Lisa Mendoza, owner of Painted Pot’s three shops, needed a course to fill out her course schedule one semester, and basically said, ‘What the heck, I’ll take a pottery class.’ It was a life-altering decision.
From that serendipitous decision, as well as some mentoring from an acquaintance who owned a pottery business, Ms. Mendoza has become a mini-mogul, with one Painted Pot storefront in Bay Ridge, one on Smith Street in Carroll Gardens, and the latest, a Park Slope location just off Union Street.
There was a lengthy hiatus before Lisa embarked on the Painted Pot adventure. She worked eleven years in television as a video editor, but grew dissatisfied with that career – in her words, she wanted “a change of life style’ and ‘daylight.’ Video editing, after all, means working in dark, windowless rooms.
From what this writer observes, this is a tidy, smart little business. It’s not, in Park Slope, primarily concerned with wheels on which customers mold wet clay on a spinning platform. Not at all. The store doesn’t have enough room for that. Instead, customers come in and paint unfinished clay figures. After the painting, the object is glazed, and the client ends up with an art object of his own making: that’s the primary business. There are other activities, of course: another option is taking small, already-cut mosaic pieces, of every conceivable color, and creating an original mosaic design, and producing a finished piece.
The space itself is roomy and sunlit, and very inviting. As Lisa says, the store area is used for “good clean family fun.” Mothers and children, or nannies and children, come in, choose an unfinished pottery figure, pick some paint colors, come up with a design and commence painting – the objects could be anything, really -- I saw a lot of animals and plates, for example. It would appear to be an ideal birthday-party activity, and indeed Lisa indicated that she does host a lot of parties in the store. Once the figure is painted, it’s dipped in a glaze finish, then dries, and in 5 to 7 days, the child or adult has a finished piece. How good is that?
Party ideas abound at Painted Pot: someone could celebrate not only a birthday there, but baby and bridal showers, bachelorette occasions, and even corporate/company events. There’s, of course, staff on hand for all of these occasions to supervise painting techniques, and keep things fun.
There’s one other major activity at Painted Pot: ‘clay hand-building’ is how Lisa describes it. Basically, without a wheel, participants mold out of clay their own shapes and designs, after which the object is painted, and glazed. At the end, the child has, again, made his own art piece to take home. ‘Clay dates’, Lisa asserts, are increasingly popular. ‘Mosaic parties’ are yet another option.
If a customer insists on the pottery wheel, Ms. Mendoza can accommodate: the store in Carroll Gardens has 14][!!] wheels in place. Classes to learn how to use the wheel are offered there every day : the next 10-week class starts in early April, and Lisa asserts by the fifth week, a student will be making his own pottery independently. Her instructors, incidentally, are all themselves advanced ceramists and potters, many of whom have mounted shows in the city. One feature that makes a lot of sense is that Lisa’s classes are all of different levels of ability, so students will learn from one another.

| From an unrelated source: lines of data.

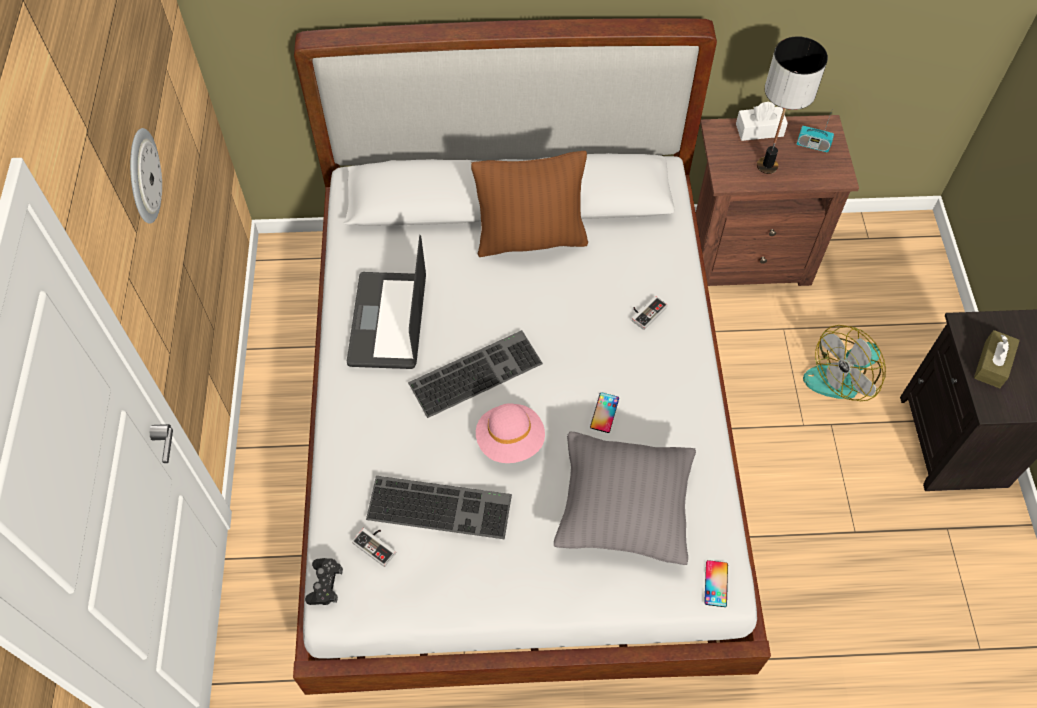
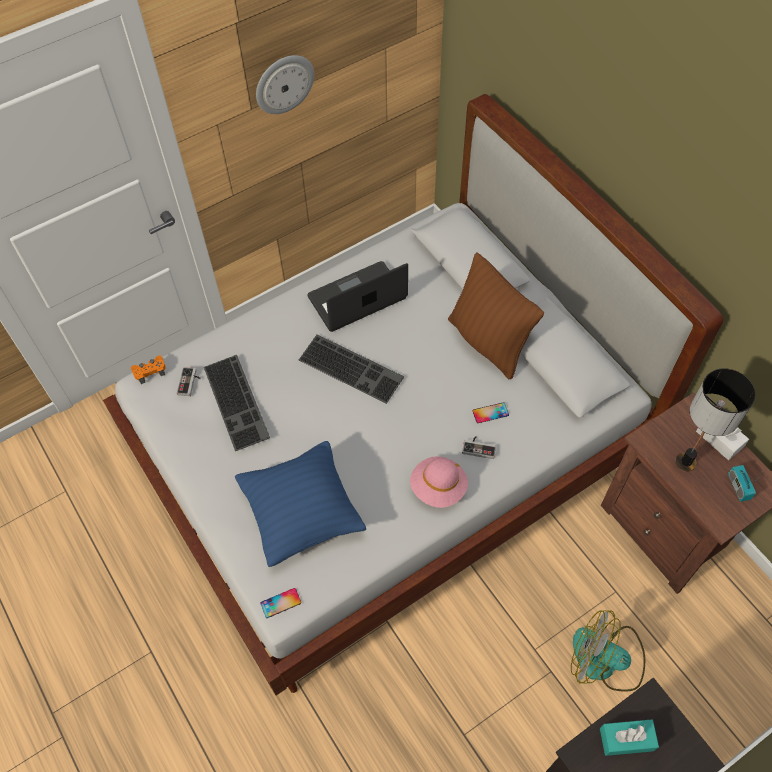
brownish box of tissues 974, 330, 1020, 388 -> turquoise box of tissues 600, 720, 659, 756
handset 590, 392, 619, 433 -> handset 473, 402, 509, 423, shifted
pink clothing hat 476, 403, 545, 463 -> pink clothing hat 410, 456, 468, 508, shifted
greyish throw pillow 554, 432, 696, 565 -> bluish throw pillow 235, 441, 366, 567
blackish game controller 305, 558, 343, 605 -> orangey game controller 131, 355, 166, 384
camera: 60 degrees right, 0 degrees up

Park Slope is the latest addition to the ‘franchise.’ It’s not easy running three shops, and raising two young children, Lisa Mendoza suggests. She needs a strong staff – she depends, in fact, a great deal, in fact, on her manager Fayza Charrette, who oversees the multiple locations. But we residents of Park Slope all know it’s a family-oriented neighborhood, and Painted Pot would seem to be an ideal fit for the area.